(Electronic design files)
——————————
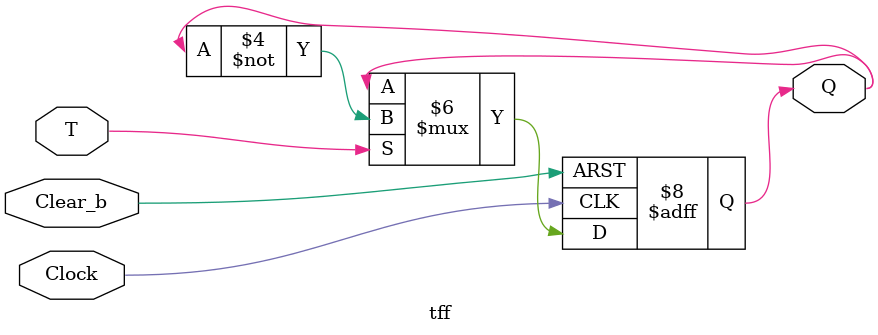
<source format=v>
module part1(Clock, Enable, Clear_b, CounterValue);
	input Clock, Enable, Clear_b;
	output [7:0]CounterValue;
	wire c1, c2, c3, c4, c5, c6, c7;
	
	assign c1 = Enable & CounterValue[0];
	assign c2 = c1 & CounterValue[1];
	assign c3 = c2 & CounterValue[2];
	assign c4 = c3 & CounterValue[3];
	assign c5 = c4 & CounterValue[4];
	assign c6 = c5 & CounterValue[5];
	assign c7 = c6 & CounterValue[6];

	tff u0(Enable, Clock, Clear_b, CounterValue[0]);
	tff u1(c1, Clock, Clear_b, CounterValue[1]);
	tff u2(c2, Clock, Clear_b, CounterValue[2]);
	tff u3(c3, Clock, Clear_b, CounterValue[3]);
	tff u4(c4, Clock, Clear_b, CounterValue[4]);
	tff u5(c5, Clock, Clear_b, CounterValue[5]);
	tff u6(c6, Clock, Clear_b, CounterValue[6]);
	tff u7(c7, Clock, Clear_b, CounterValue[7]);
	
endmodule
	

module tff(T, Clock, Clear_b, Q);
	input T, Clock, Clear_b;
	output reg Q;
	
	always @(posedge Clock, negedge Clear_b)
		begin
			if(Clear_b == 0)
				Q <=0;
			else
				begin
					if(T == 0)
						Q <= Q;
					else
						Q <= ~Q;
				end
		end
endmodule 
			

</source>
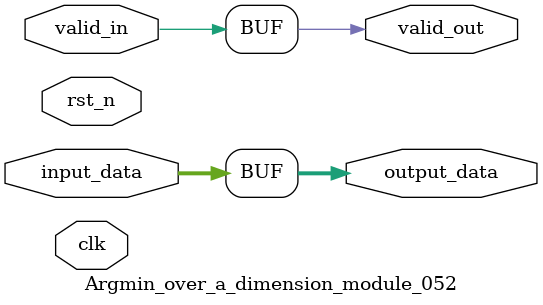
<source format=v>

module Argmin_over_a_dimension_module_052 (
    input clk,
    input rst_n,
    input valid_in,
    output valid_out,
    // Add specific ports based on operator type
    input [31:0] input_data,
    output [31:0] output_data
);

    // Module implementation would go here
    // This is a template - actual implementation depends on the operator
    
        // Generic operator implementation
    assign output_data = input_data; // Placeholder
    assign valid_out = valid_in;

endmodule

</source>
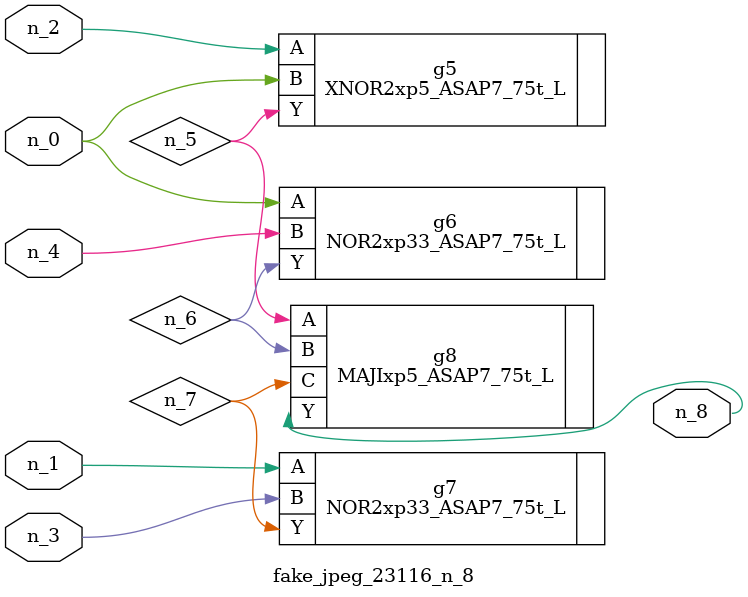
<source format=v>
module fake_jpeg_23116_n_8 (n_3, n_2, n_1, n_0, n_4, n_8);

input n_3;
input n_2;
input n_1;
input n_0;
input n_4;

output n_8;

wire n_6;
wire n_5;
wire n_7;

XNOR2xp5_ASAP7_75t_L g5 ( 
.A(n_2),
.B(n_0),
.Y(n_5)
);

NOR2xp33_ASAP7_75t_L g6 ( 
.A(n_0),
.B(n_4),
.Y(n_6)
);

NOR2xp33_ASAP7_75t_L g7 ( 
.A(n_1),
.B(n_3),
.Y(n_7)
);

MAJIxp5_ASAP7_75t_L g8 ( 
.A(n_5),
.B(n_6),
.C(n_7),
.Y(n_8)
);


endmodule
</source>
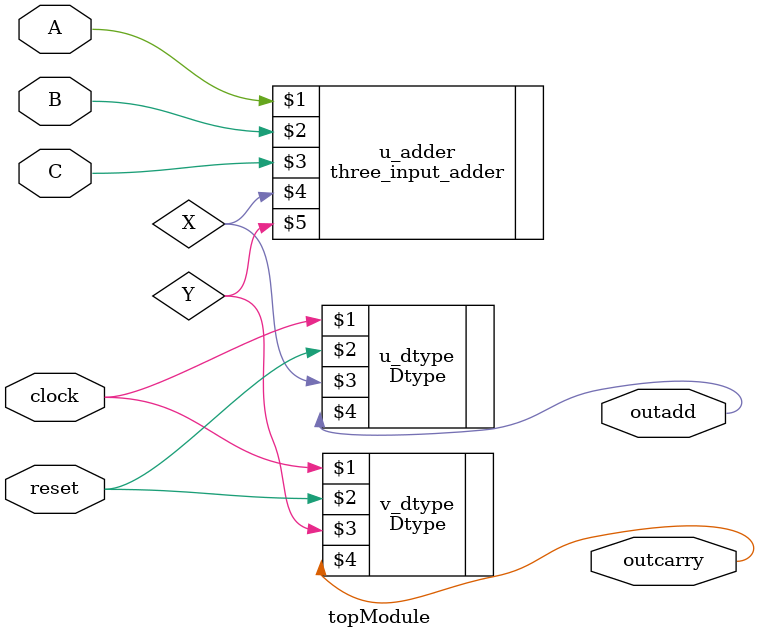
<source format=v>
`timescale 1ns / 1ps
module topModule(
    input A,
    input B,
    input C,
    input clock,
    input reset,
    output outadd,
    output outcarry
    );

	wire X;
	wire Y;
	three_input_adder u_adder(A,B,C,X,Y);
	Dtype	u_dtype(clock,reset,X,outadd);
	Dtype	v_dtype(clock,reset,Y,outcarry);

endmodule

</source>
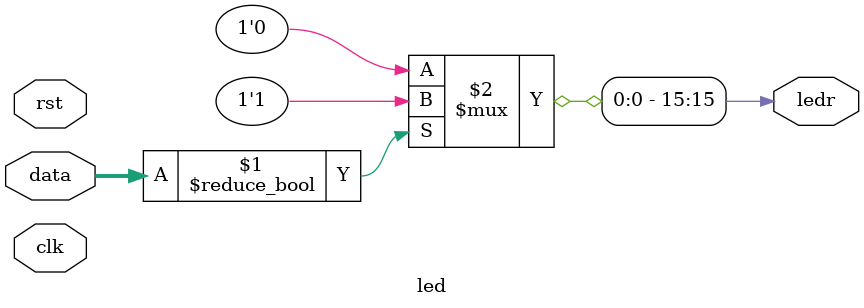
<source format=v>
module led(
  input clk,
  input rst,
  input [2:0] data,
//  input [15:0] sw,
  output [15:0] ledr
);


assign ledr[15] = (data != 3'b000 ) ? 1'b1 : 1'b0;

/*******mux41********
	mux41_t my_mux41(
		.y(sw[1:0]),
	
		.x0(sw[3:2]),
		.x1(sw[5:4]),
		.x2(sw[7:6]),
		.x3(sw[9:8]),
		
		.f(ledr[1:0])
	);
*******************/
endmodule

</source>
——————————
The answer must consist solely of the lines from the first line of the records through the line containing "assign output_data = input_data;", reproduced exactly and without the pictures.

<source format=v>
module part1(Clock, Enable, Clear_b, CounterValue);
	input Clock, Enable, Clear_b;
	output [7:0]CounterValue;
	wire c1, c2, c3, c4, c5, c6, c7;
	
	assign c1 = Enable & CounterValue[0];
	assign c2 = c1 & CounterValue[1];
	assign c3 = c2 & CounterValue[2];
	assign c4 = c3 & CounterValue[3];
	assign c5 = c4 & CounterValue[4];
	assign c6 = c5 & CounterValue[5];
	assign c7 = c6 & CounterValue[6];

	tff u0(Enable, Clock, Clear_b, CounterValue[0]);
	tff u1(c1, Clock, Clear_b, CounterValue[1]);
	tff u2(c2, Clock, Clear_b, CounterValue[2]);
	tff u3(c3, Clock, Clear_b, CounterValue[3]);
	tff u4(c4, Clock, Clear_b, CounterValue[4]);
	tff u5(c5, Clock, Clear_b, CounterValue[5]);
	tff u6(c6, Clock, Clear_b, CounterValue[6]);
	tff u7(c7, Clock, Clear_b, CounterValue[7]);
	
endmodule
	

module tff(T, Clock, Clear_b, Q);
	input T, Clock, Clear_b;
	output reg Q;
	
	always @(posedge Clock, negedge Clear_b)
		begin
			if(Clear_b == 0)
				Q <=0;
			else
				begin
					if(T == 0)
						Q <= Q;
					else
						Q <= ~Q;
				end
		end
endmodule 
			

</source>
<source format=v>

module Argmin_over_a_dimension_module_052 (
    input clk,
    input rst_n,
    input valid_in,
    output valid_out,
    // Add specific ports based on operator type
    input [31:0] input_data,
    output [31:0] output_data
);

    // Module implementation would go here
    // This is a template - actual implementation depends on the operator
    
        // Generic operator implementation
    assign output_data = input_data; // Placeholder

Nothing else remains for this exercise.